In the original paper (Bechara et al., 1994), the following procedure was followed:

There were 4 decks of cards (A, B, C, and D).

Participants had to choose in total 100 cards, one at the time.

Each time they choose a card, they get feedback about winning and/or losing some money.

Participants did not know what each card would yield in advance (i.e., like a lottery).

Participants started with a "loan" of \$2000 and were told to make a profit.

Decks A and B always yielded \$100.

Decks C and D always yielded \$50.

For each card chosen, there is a 50\% chance of having to pay a penalty as well. 

For decks A and B, the penalty is \$250.

For decks C and D, the penalty is \$50.

Learn more about the task here: https://www.psytoolkit.org/experiment-library/igt.html

In [None]:
# TODO: Install speedyibl

# TODO: Import speedyibl

# TODO: Define an agent

# TODO: Define the options

import random
# Define a reward function
def reward(choice):
    # Choice A or B
    if choice == "A" or choice == "B":
        r = 100
        if random.random() <= 0.5:
            r -= 250
    # Choice C or D
    else:
        r = 50
        if random.random() <= 0.5:
            r -= 50
    return r

In [None]:
# Run experiments
import time # to calculate time
runs = 1000 # number of runs (participants)
trials = 100 # number of trials (episodes)

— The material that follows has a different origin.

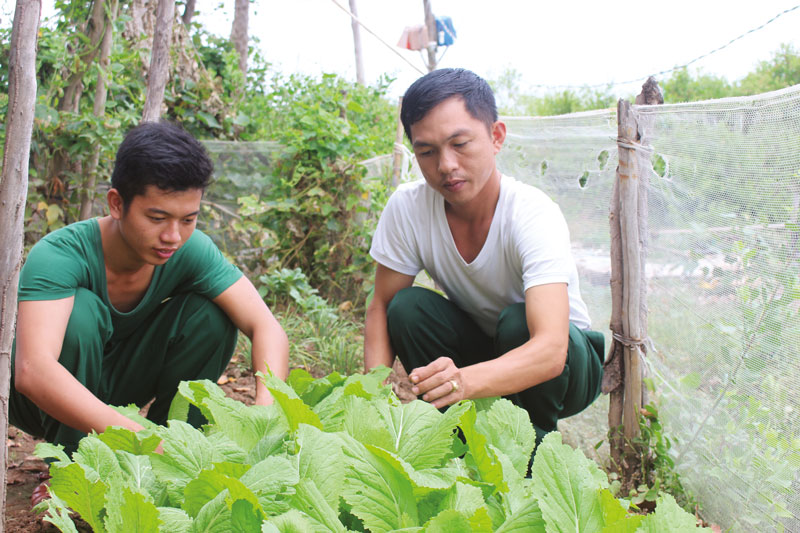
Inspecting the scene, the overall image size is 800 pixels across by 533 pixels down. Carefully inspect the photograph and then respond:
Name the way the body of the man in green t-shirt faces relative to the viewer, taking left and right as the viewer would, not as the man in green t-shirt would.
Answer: facing the viewer and to the right of the viewer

def run(agent, reward, n_runs, trials):
  average_p = [] # to store average of performance (proportion of maximum reward expectation choice)
  average_r = []
  average_time = [] # to save time
  for r in range(n_runs):
    pmax = []
    rewards = []
    ttime = [0]
    agent.reset() #clear the memory for a new run
    for i in range(trials):
      start = time.time()
      # TODO: Agent chooses one option from the list of four options

      # determine the reward that agent can receive
      re = reward(choice)
      # TODO: Store the observed reward to memory of the agent

      end = time.time()
      ttime.append(ttime[-1] + end - start)
      pmax.append(choice == "C" or choice == "D")
      rewards.append(re)
    average_p.append(pmax) # save performance of each run
    average_r.append(rewards)
    average_time.append(ttime) # save time of each run
  return average_r, average_p

In [None]:
# Run for 1000 runs and 100 trials with defined reward function
average_r, average_p = run(agent, reward, runs, trials)

In [None]:
# For plotting
import matplotlib.pyplot as plt
import numpy as np

# Plot PMAX over rounds, which is the proportion of choices that are the options with the maximum reward expectation (Choice C or D)
plt.plot(range(trials), np.mean(np.asarray(average_p), axis=0), "o-", color = "darkgreen", markersize=2, linestyle = "--", label = "speedyIBL")
plt.xlabel("Round")
plt.ylabel("PMAX")
plt.title("Performance")
plt.legend()
plt.grid(True)
plt.show()

In [None]:
# Plot Average Reward over rounds
plt.plot(range(trials), np.mean(np.asarray(average_r), axis=0), "o-", color = "darkgreen", markersize = 2, linestyle = "--", label = "speedyIBL")
plt.xlabel("Round")
plt.ylabel("Average Reward")
plt.title("Performance")
plt.legend()
plt.grid(True)
plt.show()

In [None]:
# Initialize agent with default utility of 10 instead of 110
agent = Agent(default_utility=10)
average_r, average_p = run(agent, reward, runs, trials)

In [None]:
# Plot PMAX over rounds with default utility 10
plt.plot(range(trials), np.mean(np.asarray(average_p), axis=0), "o-", color = "darkgreen", markersize=2, linestyle = "--", label = "speedyIBL")
plt.xlabel("Round")
plt.ylabel("PMAX")
plt.title("Performance")
plt.legend()
plt.grid(True)
plt.show()

In [None]:
# Plot Average Reward over rounds with default utility 10
plt.plot(range(trials), np.mean(np.asarray(average_r), axis=0), "o-", color = "darkgreen", markersize = 2, linestyle = "--", label = "speedyIBL")
plt.xlabel("Round")
plt.ylabel("Average Reward")
plt.title("Performance")
plt.legend()
plt.grid(True)
plt.show()

In [None]:
# TODO: Vary the noise (default = 0.25) and decay (default = 0.5) parameters and plot the PMAX and Average Reward over rounds with default utility 110


# TODO: Run the simulation

In [None]:
# TODO: Plot PMAX over rounds

In [None]:
# TODO: Plot Average Reward over rounds